INDECENCY Clear Channel drops Stern from its stations



In a Web site statement, Stern said the FCC crackdown was 'shocking.'
LOS ANGELES TIMES
WASHINGTON -- The nation's largest radio chain booted shock jock Howard Stern off its stations Thursday after regulators proposed fining the company $495,000 for airing Stern's sexually explicit broadcasts.
The Federal Communications Commission cited Clear Channel Communications Inc. for "willfully broadcasting indecent material" last April on stations in San Diego and five other cities. The FCC said the broadcasts included "repeated, graphic and explicit sexual descriptions that were pandering, titillating or used to shock the audience."
The fine was the third six-figure penalty levied this year against Clear Channel, which owns 1,200 stations and earned $1.1 billion in 2003. In January, the FCC fined Clear Channel a record $715,000 for broadcasts by a disc jockey known as Bubba the Love Sponge. In March, the agency imposed a $247,500 fine on the company's "Elliot in the Morning" broadcasts.
Cleaning up
Clear Channel has taken steps in recent months to clean up its programming.

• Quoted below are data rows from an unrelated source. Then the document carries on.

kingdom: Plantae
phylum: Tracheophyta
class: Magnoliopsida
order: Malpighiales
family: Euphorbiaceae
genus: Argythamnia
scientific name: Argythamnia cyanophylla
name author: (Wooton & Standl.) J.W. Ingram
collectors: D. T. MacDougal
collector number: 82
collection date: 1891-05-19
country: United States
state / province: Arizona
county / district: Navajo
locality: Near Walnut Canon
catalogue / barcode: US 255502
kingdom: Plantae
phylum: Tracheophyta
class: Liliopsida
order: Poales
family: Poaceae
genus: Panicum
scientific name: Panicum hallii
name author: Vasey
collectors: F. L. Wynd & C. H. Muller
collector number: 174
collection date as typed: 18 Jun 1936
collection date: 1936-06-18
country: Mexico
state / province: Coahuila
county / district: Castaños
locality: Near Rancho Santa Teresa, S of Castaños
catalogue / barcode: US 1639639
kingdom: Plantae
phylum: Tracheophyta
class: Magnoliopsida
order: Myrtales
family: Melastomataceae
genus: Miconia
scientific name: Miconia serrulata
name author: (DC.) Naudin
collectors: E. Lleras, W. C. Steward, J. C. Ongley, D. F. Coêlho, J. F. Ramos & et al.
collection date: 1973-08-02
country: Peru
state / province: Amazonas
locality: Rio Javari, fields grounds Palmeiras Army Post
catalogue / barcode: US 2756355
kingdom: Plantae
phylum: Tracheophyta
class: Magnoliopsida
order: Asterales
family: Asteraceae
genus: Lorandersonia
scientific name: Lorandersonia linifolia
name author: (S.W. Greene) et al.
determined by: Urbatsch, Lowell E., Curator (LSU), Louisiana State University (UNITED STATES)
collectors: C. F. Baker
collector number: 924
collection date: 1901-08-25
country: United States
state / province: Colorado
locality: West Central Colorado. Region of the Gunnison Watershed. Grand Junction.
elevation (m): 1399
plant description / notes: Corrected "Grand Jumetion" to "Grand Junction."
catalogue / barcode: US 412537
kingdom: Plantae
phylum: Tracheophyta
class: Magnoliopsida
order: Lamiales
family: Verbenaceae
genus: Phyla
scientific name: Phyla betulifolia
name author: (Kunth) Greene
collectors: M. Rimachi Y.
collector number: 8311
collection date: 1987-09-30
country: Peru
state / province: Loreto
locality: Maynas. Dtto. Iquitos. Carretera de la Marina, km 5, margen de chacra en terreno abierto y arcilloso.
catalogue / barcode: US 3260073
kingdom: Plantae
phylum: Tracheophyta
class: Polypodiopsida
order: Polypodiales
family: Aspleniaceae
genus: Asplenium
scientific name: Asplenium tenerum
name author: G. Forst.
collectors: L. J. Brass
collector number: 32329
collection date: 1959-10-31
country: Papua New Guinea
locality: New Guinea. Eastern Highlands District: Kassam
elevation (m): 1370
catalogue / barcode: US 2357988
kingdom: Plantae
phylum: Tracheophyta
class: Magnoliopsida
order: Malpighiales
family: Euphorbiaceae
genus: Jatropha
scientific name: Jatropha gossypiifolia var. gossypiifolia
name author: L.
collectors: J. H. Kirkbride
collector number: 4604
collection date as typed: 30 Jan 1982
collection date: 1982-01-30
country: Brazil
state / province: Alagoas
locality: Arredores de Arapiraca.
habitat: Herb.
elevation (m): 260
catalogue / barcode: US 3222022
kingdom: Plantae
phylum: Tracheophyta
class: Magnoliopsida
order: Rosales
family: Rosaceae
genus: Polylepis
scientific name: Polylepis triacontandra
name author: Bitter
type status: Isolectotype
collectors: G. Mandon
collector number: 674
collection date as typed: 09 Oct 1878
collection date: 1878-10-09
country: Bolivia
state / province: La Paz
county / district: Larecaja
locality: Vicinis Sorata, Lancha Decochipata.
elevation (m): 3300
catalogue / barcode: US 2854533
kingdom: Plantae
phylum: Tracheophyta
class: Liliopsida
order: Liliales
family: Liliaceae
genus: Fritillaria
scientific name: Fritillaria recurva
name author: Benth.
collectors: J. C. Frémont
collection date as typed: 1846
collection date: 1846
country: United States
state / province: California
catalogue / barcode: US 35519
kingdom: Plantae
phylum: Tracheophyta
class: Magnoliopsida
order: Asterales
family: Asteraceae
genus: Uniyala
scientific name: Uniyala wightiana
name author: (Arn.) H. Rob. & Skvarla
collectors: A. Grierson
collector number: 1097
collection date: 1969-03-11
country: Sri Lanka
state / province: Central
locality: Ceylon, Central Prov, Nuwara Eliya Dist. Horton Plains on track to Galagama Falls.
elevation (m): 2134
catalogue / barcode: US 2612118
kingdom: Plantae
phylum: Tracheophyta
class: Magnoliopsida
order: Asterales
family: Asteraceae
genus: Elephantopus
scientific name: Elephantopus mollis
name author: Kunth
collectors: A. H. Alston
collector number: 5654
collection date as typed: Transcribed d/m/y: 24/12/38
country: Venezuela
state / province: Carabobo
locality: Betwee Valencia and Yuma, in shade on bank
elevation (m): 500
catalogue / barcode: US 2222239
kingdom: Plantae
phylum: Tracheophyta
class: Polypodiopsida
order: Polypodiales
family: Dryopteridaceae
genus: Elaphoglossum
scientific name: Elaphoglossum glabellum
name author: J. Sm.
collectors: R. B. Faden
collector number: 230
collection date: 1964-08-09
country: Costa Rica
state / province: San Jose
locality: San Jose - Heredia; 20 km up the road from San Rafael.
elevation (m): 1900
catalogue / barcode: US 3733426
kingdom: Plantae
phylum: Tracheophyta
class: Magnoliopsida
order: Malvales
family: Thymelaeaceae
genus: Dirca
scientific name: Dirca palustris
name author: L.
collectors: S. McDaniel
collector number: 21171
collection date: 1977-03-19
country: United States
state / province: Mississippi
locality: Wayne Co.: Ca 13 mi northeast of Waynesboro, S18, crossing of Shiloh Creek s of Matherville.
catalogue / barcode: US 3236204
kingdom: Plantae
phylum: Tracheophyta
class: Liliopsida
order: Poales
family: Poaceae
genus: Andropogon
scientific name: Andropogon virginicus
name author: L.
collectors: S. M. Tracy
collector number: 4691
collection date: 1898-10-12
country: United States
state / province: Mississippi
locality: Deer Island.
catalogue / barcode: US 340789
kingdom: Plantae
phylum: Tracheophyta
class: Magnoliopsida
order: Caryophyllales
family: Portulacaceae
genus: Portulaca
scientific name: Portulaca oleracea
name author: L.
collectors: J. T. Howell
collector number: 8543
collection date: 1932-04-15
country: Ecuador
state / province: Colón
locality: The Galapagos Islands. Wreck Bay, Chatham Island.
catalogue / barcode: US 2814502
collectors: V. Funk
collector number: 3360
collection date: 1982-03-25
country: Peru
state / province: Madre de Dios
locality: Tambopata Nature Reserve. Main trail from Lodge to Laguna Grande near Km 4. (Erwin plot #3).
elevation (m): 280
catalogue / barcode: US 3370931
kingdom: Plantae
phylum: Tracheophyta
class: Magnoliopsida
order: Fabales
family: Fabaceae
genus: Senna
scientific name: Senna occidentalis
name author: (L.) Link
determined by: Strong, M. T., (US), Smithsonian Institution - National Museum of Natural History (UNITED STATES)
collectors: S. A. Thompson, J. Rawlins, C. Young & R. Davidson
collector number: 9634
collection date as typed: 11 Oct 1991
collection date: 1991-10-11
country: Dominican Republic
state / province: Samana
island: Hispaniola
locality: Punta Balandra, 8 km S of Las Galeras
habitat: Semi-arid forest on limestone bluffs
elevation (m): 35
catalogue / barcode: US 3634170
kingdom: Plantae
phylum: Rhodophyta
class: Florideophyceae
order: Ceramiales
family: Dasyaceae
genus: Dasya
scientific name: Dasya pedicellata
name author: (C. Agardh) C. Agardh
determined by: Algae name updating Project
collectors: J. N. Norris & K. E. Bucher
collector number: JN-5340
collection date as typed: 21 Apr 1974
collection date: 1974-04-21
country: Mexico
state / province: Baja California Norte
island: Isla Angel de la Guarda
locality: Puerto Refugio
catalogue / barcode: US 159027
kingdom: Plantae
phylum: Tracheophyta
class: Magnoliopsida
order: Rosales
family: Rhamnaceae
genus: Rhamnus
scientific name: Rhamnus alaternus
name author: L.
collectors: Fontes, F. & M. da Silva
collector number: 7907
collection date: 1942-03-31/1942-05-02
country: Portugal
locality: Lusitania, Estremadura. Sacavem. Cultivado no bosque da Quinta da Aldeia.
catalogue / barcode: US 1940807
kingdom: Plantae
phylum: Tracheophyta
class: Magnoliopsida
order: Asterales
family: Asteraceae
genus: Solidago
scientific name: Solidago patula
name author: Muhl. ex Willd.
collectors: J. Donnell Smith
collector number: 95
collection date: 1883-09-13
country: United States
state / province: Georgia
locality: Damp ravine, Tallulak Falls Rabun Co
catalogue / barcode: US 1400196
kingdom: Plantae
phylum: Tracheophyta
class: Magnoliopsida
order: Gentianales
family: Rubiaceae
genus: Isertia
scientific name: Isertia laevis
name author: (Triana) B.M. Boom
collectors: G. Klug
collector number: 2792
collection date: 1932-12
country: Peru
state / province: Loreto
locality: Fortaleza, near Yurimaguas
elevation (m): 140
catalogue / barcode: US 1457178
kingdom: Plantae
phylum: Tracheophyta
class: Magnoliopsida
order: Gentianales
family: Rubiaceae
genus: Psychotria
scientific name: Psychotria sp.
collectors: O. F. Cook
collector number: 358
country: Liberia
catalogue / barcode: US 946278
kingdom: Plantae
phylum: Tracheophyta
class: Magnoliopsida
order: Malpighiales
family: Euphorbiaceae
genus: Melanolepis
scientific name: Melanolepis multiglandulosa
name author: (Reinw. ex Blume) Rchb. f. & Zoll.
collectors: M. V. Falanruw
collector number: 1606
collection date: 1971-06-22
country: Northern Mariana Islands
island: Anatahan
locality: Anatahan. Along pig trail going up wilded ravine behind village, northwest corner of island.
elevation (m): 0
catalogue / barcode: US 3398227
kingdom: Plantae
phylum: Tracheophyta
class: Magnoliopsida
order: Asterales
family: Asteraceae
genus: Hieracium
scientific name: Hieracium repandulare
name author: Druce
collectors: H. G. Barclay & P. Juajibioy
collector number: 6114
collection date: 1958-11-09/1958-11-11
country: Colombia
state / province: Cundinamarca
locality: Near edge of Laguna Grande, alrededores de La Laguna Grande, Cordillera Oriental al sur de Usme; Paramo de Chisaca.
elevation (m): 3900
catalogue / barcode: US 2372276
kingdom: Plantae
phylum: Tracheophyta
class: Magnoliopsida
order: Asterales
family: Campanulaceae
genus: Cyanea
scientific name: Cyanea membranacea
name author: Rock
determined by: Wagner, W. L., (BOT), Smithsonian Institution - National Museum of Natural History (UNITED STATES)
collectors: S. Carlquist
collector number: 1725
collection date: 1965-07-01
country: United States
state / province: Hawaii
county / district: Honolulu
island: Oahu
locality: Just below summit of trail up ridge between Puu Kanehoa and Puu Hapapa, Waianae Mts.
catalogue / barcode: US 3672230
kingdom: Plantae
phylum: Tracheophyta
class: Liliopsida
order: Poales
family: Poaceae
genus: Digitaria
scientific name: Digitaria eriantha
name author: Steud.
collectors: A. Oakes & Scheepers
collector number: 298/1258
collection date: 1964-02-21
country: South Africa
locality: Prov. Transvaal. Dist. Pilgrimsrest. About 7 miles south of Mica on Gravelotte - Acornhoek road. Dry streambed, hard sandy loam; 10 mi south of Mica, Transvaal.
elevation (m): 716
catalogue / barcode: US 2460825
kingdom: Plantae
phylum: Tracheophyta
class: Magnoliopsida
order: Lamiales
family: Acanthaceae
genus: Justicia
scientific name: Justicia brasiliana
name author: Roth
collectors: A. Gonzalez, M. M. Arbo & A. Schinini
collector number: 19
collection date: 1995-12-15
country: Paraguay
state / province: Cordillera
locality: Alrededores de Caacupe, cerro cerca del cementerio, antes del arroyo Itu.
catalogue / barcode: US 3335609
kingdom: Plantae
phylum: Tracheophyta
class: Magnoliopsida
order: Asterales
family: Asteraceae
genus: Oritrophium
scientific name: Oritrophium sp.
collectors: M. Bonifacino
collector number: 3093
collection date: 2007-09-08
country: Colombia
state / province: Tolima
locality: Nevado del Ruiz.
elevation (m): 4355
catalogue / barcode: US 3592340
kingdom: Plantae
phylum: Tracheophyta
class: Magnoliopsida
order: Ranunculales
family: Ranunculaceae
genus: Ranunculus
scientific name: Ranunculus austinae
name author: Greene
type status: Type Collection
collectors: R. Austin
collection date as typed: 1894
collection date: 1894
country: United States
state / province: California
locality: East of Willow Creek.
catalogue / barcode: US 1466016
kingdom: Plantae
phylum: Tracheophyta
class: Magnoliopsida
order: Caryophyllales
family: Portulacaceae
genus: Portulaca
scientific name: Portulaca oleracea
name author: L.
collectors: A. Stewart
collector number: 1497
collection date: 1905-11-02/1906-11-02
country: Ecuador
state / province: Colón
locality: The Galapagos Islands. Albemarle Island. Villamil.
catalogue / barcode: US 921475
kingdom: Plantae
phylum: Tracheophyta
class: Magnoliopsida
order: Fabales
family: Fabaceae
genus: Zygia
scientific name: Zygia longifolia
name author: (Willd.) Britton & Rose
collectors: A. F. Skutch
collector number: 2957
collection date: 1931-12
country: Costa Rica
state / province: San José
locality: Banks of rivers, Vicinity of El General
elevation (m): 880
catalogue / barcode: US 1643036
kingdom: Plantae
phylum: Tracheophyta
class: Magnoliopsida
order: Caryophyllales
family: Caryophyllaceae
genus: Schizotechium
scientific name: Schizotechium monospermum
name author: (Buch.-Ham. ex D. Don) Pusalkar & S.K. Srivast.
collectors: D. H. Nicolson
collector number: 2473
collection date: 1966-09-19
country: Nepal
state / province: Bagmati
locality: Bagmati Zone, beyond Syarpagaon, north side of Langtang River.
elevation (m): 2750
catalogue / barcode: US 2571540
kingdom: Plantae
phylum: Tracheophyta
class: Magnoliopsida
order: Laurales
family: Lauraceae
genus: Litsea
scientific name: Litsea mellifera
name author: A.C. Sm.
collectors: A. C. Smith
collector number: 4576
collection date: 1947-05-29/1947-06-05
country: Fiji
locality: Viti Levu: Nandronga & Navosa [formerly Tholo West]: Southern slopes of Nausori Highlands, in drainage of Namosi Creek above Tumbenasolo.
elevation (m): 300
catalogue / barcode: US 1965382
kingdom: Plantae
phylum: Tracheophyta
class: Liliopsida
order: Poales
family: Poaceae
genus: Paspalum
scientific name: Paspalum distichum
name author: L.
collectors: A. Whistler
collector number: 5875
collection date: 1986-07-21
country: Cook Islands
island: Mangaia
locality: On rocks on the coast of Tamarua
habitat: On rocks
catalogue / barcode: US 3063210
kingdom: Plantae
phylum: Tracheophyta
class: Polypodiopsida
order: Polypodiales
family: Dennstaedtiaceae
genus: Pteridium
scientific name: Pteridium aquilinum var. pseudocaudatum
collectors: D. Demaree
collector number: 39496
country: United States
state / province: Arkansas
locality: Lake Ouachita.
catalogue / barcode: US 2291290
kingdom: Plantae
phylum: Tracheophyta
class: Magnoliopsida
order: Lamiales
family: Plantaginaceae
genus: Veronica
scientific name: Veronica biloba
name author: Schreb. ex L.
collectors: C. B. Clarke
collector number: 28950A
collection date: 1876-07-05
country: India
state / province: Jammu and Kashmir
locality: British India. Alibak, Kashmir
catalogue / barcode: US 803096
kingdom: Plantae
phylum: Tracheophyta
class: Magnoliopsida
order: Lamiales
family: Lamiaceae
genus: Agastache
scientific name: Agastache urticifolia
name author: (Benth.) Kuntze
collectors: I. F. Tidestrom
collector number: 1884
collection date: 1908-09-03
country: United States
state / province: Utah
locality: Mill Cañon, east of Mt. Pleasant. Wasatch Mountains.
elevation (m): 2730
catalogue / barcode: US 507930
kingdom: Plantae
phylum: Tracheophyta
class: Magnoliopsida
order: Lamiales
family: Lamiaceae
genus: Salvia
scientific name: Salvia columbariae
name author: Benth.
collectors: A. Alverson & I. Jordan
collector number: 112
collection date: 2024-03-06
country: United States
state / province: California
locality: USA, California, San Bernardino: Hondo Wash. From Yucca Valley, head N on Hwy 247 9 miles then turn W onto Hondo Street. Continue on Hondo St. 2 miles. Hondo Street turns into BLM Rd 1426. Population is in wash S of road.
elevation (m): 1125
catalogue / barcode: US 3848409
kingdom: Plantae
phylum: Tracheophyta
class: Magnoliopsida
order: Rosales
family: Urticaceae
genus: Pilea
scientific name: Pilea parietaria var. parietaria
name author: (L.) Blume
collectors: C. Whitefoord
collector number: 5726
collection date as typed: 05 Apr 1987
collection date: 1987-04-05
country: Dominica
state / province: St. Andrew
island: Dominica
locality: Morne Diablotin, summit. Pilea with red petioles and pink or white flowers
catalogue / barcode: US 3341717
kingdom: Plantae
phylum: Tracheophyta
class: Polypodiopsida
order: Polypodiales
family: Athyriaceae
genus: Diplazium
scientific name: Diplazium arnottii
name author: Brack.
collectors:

It stopped running Bubba the Love Sponge broadcasts, and in March it temporarily suspended the Stern show carried on six of its stations. Thursday's decision makes the move permanent, Clear Channel Radio President John Hogan said.
"Mr. Stern's show has created a great liability for us and other broadcasters who air it," Hogan said. "The Congress and the FCC are even beginning to look at revoking station licenses. That's a risk we're just not willing to take."
Stern's show is syndicated by Infinity Broadcasting, and the FCC on Thursday ordered its staff to investigate Infinity's broadcasts of the April 9, 2003, show. Infinity carries Stern on 18 stations.
Response
Stern could not be reached to comment, but in a statement posted on his Web site, he likened the government sanctions to a "McCarthy type 'witch hunt'" by the Bush administration.
"It is pretty shocking that governmental interference into our rights and free speech takes place in the U.S.," Stern wrote. "It's hard to reconcile this with the 'land of the free' and the 'home of the brave.'"
The FCC, which has issued about $4 million in indecency fines since 1990, has intensified its scrutiny of broadcasters as lawmakers have pressed for stricter rules, particularly since Janet Jackson's infamous breast-baring during the Super Bowl halftime show.
The House has approved a bill to increase penalties for obscene, indecent and profane broadcasts. The measure is pending in the Senate.
"Janet Jackson was really the straw that broke the camel's back," said Howard Liberman, a former FCC staff attorney now in private practice in Washington. "Now the three Republicans on the FCC are joining the two Democrats" on the commission "who have been pushing this indecency issue for a long time."
The crackdown cheers FCC Democrat Michael K. Copps, who has long championed tighter monitoring of the airwaves. The FCC's fine also was praised by the conservative watchdog group Parents Television Council.